Calling the Abortion Industry’s ‘Health’ Bluff
Likewise, when the Supreme Court considered the constitutionality of the Partial-Birth Abortion Ban Act in 2006, abortionists argued that approximately 2,200 partial-birth abortions per year were necessary for health reasons. This was important because the law lacked any health exception (except to save the mother’s life). When the Supreme Court issued its 5-4 opinion in Gonzales v. Carhart almost nine years ago in April 2007, it held that the law was facially constitutional.
But it also called the abortion industry’s bluff. The Court invited any abortionist or woman to file a new challenge showing why a partial-birth abortion was necessary in one of those 2,200-per-year (six per day) instances. Planned Parenthood warned of consequences for women’s health from the decision. Justice Ginsburg wrote in a dissent: “One may anticipate that such a pre-enforcement challenge will be mounted swiftly, to ward off serious, sometimes irremediable harm, to women whose health would be endangered by the intact D&E prohibition.”
Yes, one would “anticipate.” Unless none of it was true.

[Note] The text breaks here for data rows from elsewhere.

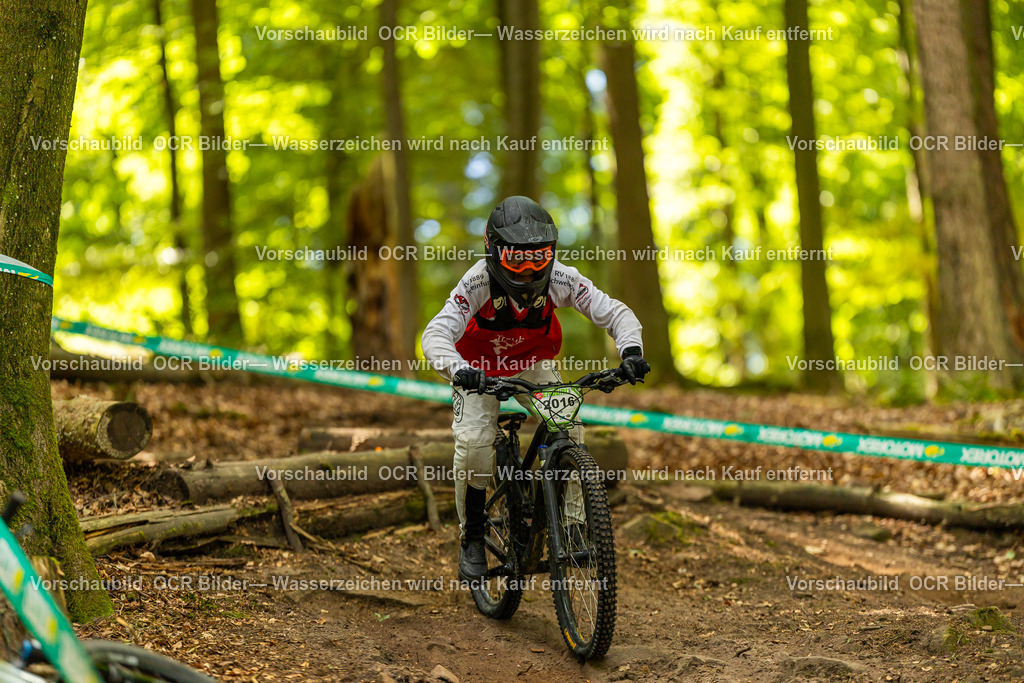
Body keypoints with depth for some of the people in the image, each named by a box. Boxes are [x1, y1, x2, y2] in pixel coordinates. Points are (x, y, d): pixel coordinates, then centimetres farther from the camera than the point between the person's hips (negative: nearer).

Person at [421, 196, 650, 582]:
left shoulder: (560, 279, -27)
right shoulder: (478, 282, -34)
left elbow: (615, 313, -22)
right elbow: (436, 335, -42)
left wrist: (631, 350, -42)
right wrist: (458, 369, -63)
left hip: (533, 365, 2)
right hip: (480, 367, -2)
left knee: (568, 429, -20)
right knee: (473, 441, -23)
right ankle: (472, 538, -3)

Nearly nine years later, no such complaint has been filed nor is there any evidence any woman was harmed by not being able to have a partial-birth abortion procedure in that time. There are four possible reasons: (1) by incredible fortune, the threats to women’s health making partial-birth abortion necessary ceased on April 18, 2007; (2) Women are harmed daily, but Planned Parenthood and the abortion industry lack the resources to file the Supreme Court’s invited lawsuits; (3) the claim that partial-birth abortion was necessary to protect women’s health was a lie; or (4) the abortion industry routinely violates the law.

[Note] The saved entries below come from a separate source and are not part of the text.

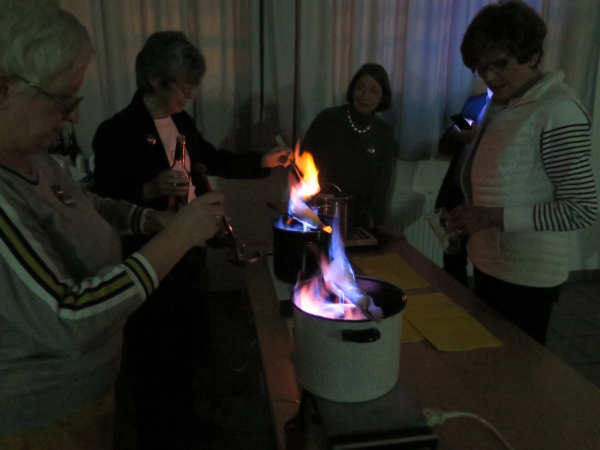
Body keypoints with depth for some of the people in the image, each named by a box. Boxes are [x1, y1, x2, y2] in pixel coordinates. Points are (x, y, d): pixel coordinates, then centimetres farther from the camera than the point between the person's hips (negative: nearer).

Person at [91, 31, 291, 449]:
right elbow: (106, 205, -15)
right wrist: (152, 189, -31)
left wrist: (264, 161, 9)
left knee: (187, 344, 22)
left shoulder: (181, 122, 3)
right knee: (153, 355, 10)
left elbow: (214, 160, 18)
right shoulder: (118, 132, -17)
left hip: (191, 254, 7)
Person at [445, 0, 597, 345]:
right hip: (490, 265, 8)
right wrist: (468, 220, 2)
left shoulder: (558, 112, -17)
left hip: (527, 278, -7)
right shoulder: (502, 103, 8)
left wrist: (494, 217, -24)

March 2 will be the 3,241st day since the Court upheld the PBA Ban Act. Using the abortion industry’s own figures of roughly six partial birth abortions per day, that decision will have prevented 19,446 partial-birth abortions—without a single one resulting in an as-applied challenge or even a public disclosure of harm to a woman.

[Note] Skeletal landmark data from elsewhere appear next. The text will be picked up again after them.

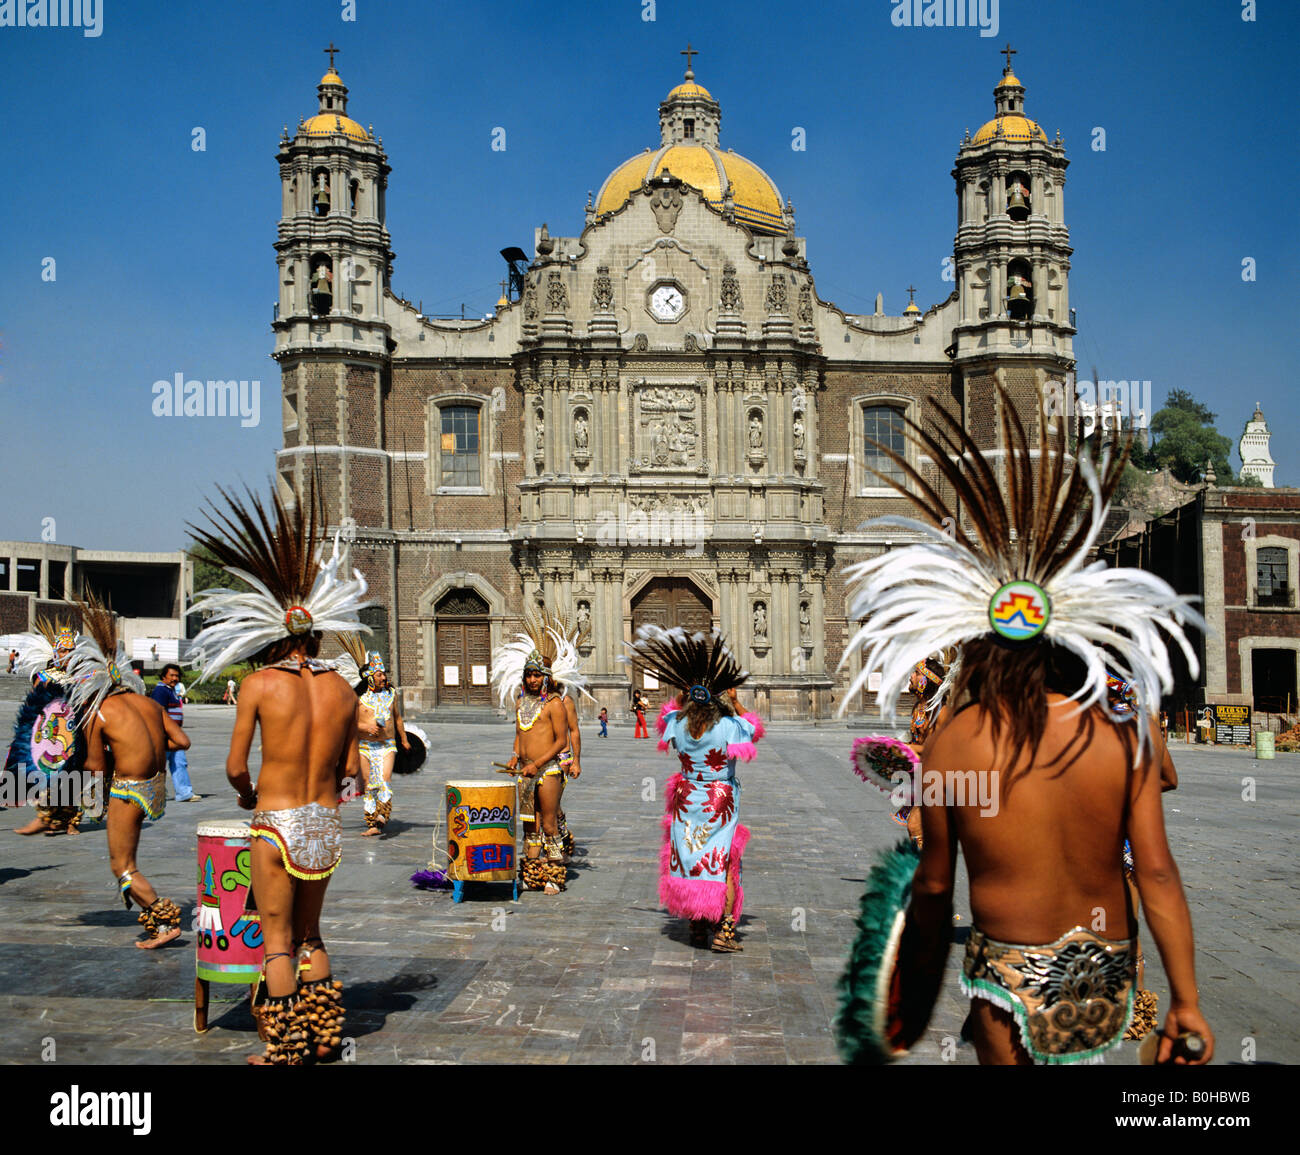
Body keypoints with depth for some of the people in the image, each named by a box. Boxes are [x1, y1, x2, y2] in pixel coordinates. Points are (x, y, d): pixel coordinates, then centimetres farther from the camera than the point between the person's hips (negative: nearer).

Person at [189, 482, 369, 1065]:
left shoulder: (259, 684, -9)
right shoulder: (341, 688, 1)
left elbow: (235, 767, -5)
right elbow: (349, 767, 7)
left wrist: (248, 796, 15)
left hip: (277, 821, -4)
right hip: (326, 824, 4)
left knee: (278, 940, 8)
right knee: (309, 934, 21)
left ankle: (286, 1049, 14)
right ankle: (324, 1035, 27)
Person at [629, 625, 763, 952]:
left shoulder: (678, 726, -10)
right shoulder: (728, 727, -19)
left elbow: (669, 711, 15)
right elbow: (754, 728, 3)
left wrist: (682, 691, 5)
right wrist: (736, 704, -1)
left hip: (687, 801, 3)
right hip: (721, 804, -3)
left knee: (688, 859, 14)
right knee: (724, 864, 5)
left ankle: (697, 928, 22)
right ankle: (723, 931, 1)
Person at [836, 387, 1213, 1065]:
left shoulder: (949, 747, -10)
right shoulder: (1126, 739, -7)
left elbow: (933, 886, 0)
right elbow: (1157, 873, -6)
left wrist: (917, 991, 17)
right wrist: (1186, 1001, 3)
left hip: (1011, 980, -2)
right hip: (1108, 982, 2)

When the Supreme Court addresses the Texas law March 2 and assesses the veracity of the abortion industry’s new claims about threats to women’s health, it will now have the benefit of years of real-world tests, showing the abortion industry cannot be trusted.
Beware Obama and Clinton Supreme Court Appointees
Should President Obama nominate a replacement for Justice Scalia, there is no reason for the Senate to even hold a hearing. It should not, given Obama’s admission that his nominee will be no moderate. But even if the Senate unwisely holds such a hearing, the nominee should be asked not only about partial-birth abortion and similar practices in theory, but also about the near decade of factual evidence that the abortion industry was lying.
Hillary Clinton has already signaled she opposes the Partial Birth Abortion Ban Act and would presumably nominate a justice to reverse the decade-old precedent and allow them again.
In Justice Kagan’s Supreme Court confirmation hearings she was questioned about the revelation that as White House policy advisor she actually changed the position statement of the American College of Obstetricians and Gynecologists to bolster opposition to the Partial-Birth Abortion Ban Act. We now know the claim about the necessity of partial-birth abortion for women’s health was factually false. Every day adds to the nearly 20,000 pieces of evidence that the abortion industry and its defenders were simply wrong.
As the Supreme Court evaluates the Texas law and President Obama asks Congress to confirm a replacement for Justice Scalia, abortion activists and their defenders are entitled to their own opinions, but not their own facts.